Text for analysis

##############################

PAYLESS CASHWAYS: Hearing for Claimants
On  October 15, 1997 in The United States
Bankruptcy Court, Western District of Missouri, six
retiree claimants are seeking separate
classification of their deferred compensation
claims.  As part of Payless Cashways’ proposed plan
of reorganization all unsecured prepetition claims
are grouped in a single class, class 3A.  Because
the claims of the retiree claimants constitute
senior indebtedness under the senior subordinated
note indenture the movants claim they are not
“substantially similar” to claims under the senior
subordinated notes, and can not be placed in the
same class with senior subordinated notes.

The retiree claimants argue that because
subordination agreements such as the Indenture
governing their claims are enforceable in
bankruptcy, the retiree claimants must be paid in
full before any payment can go to the holders of
senior subordinated notes.  They claim  that the
reorganization plan, in its current form, fails to
provide a mechanism to implement the subordination.

PHAR-MOR: New Officers, Shareholder Meeting
Phar-Mor, Inc., announced today that Abbey J.
Butler and Melvyn J. Estrin have been appointed co-
chairmen of the board and co-chief executive
officers.  Mr. Butler and Mr. Estrin currently hold
the same positions at Avatex Corporation, which
holds 39.1 percent of Phar-Mor's common stock.

Mr. Butler and Mr. Estrin also announced that David
Schwartz will remain president and COO of the
company.  In that capacity, he will continue to be
responsible for Phar-Mor's day-to-day operations.

"Dave Schwartz has done an outstanding job of
running Phar-Mor since joining the company in 1993
and we are delighted that he will continue to lead
Phar-Mor on a day-to-day basis," Mr. Butler and Mr.

##############################

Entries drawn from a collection

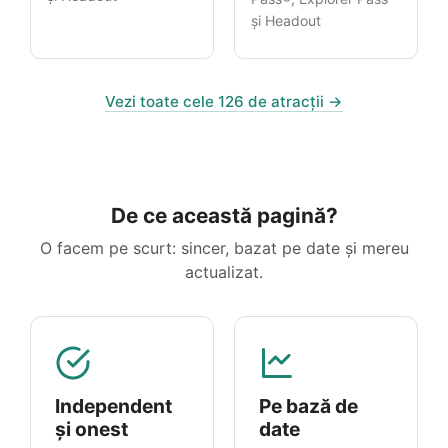
și Headout
Vezi toate cele 126 de atracții →
De ce această pagină?
O facem pe scurt: sincer, bazat pe date și mereu
actualizat.
Independent
Pe bază de
și onest
date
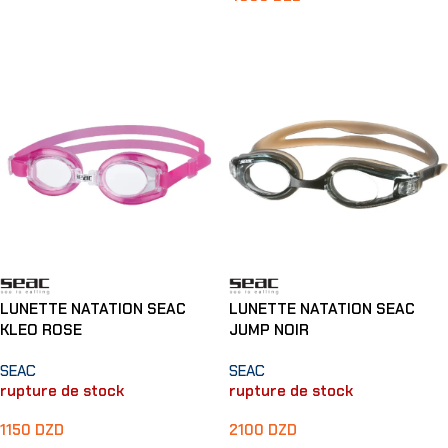
Lire La Suite
Ajouter Au Panier
LUNETTE NATATION SEAC
LUNETTE NATATION SEAC
KLEO ROSE
JUMP NOIR
SEAC
SEAC
rupture de stock
rupture de stock
1150
DZD
2100
DZD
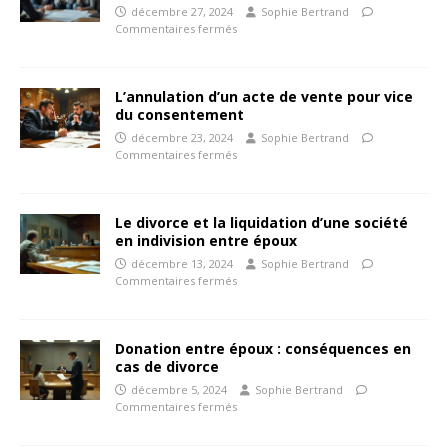
décembre 27, 2024
Sophie Bertrand
Commentaires fermés
L’annulation d’un acte de vente pour vice
du consentement
décembre 23, 2024
Sophie Bertrand
Commentaires fermés
Le divorce et la liquidation d’une société
en indivision entre époux
décembre 13, 2024
Sophie Bertrand
Commentaires fermés
Donation entre époux : conséquences en
cas de divorce
décembre 5, 2024
Sophie Bertrand
Commentaires fermés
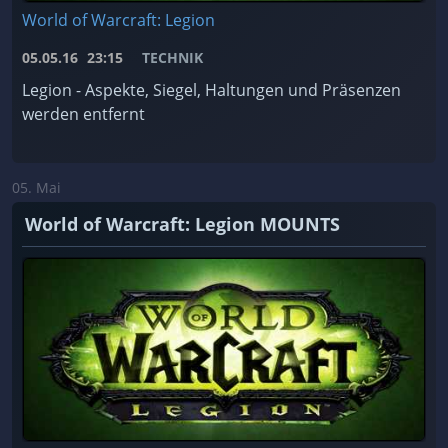
World of Warcraft: Legion
05.05.16
23:15
TECHNIK
Legion - Aspekte, Siegel, Haltungen und Präsenzen
werden entfernt
05. Mai
World of Warcraft: Legion MOUNTS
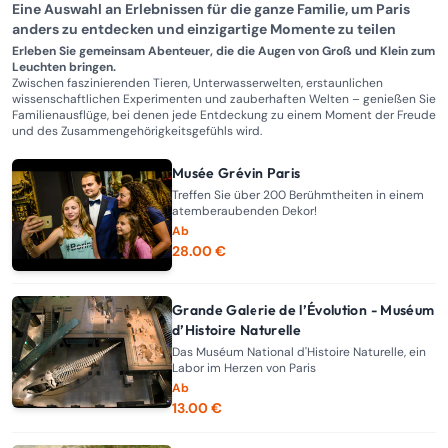
Eine Auswahl an Erlebnissen für die ganze Familie, um Paris
anders zu entdecken und einzigartige Momente zu teilen
Erleben Sie gemeinsam Abenteuer, die die Augen von Groß und Klein zum
Leuchten bringen.
Zwischen faszinierenden Tieren, Unterwasserwelten, erstaunlichen
wissenschaftlichen Experimenten und zauberhaften Welten – genießen Sie
Familienausflüge, bei denen jede Entdeckung zu einem Moment der Freude
und des Zusammengehörigkeitsgefühls wird.
Musée Grévin Paris
Treffen Sie über 200 Berühmtheiten in einem
atemberaubenden Dekor!
Ab
28.00 €
Grande Galerie de l’Évolution - Muséum
d’Histoire Naturelle
Das Muséum National d'Histoire Naturelle, ein
Labor im Herzen von Paris
Ab
13.00 €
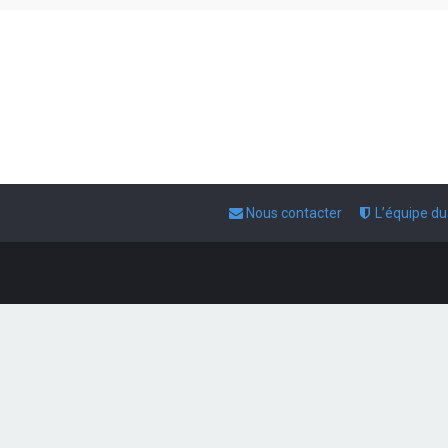
Nous contacter
L’équipe d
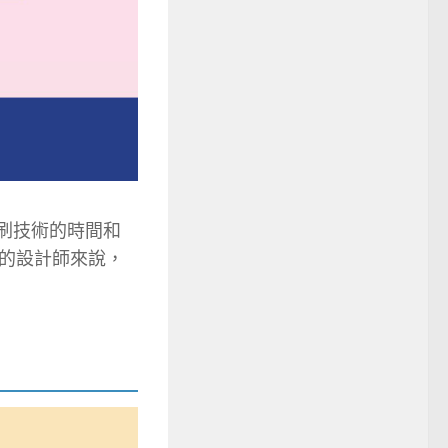
刷技術的時間和
的設計師來說，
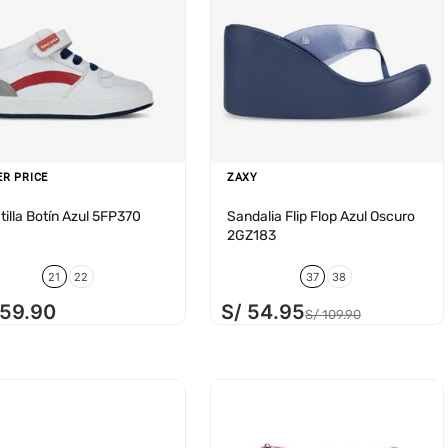
ER PRICE
ZAXY
tilla Botín Azul 5FP370
Sandalia Flip Flop Azul Oscuro
2GZ183
21
22
37
38
159
.
90
S/
54
.
95
S/
109
.
90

##############################

From the bankruptcy news excerpt, extract the passage that begins at the words "The retiree claimants argue" and ends after the words "implement the subordination.".

The retiree claimants argue that because
subordination agreements such as the Indenture
governing their claims are enforceable in
bankruptcy, the retiree claimants must be paid in
full before any payment can go to the holders of
senior subordinated notes.  They claim  that the
reorganization plan, in its current form, fails to
provide a mechanism to implement the subordination.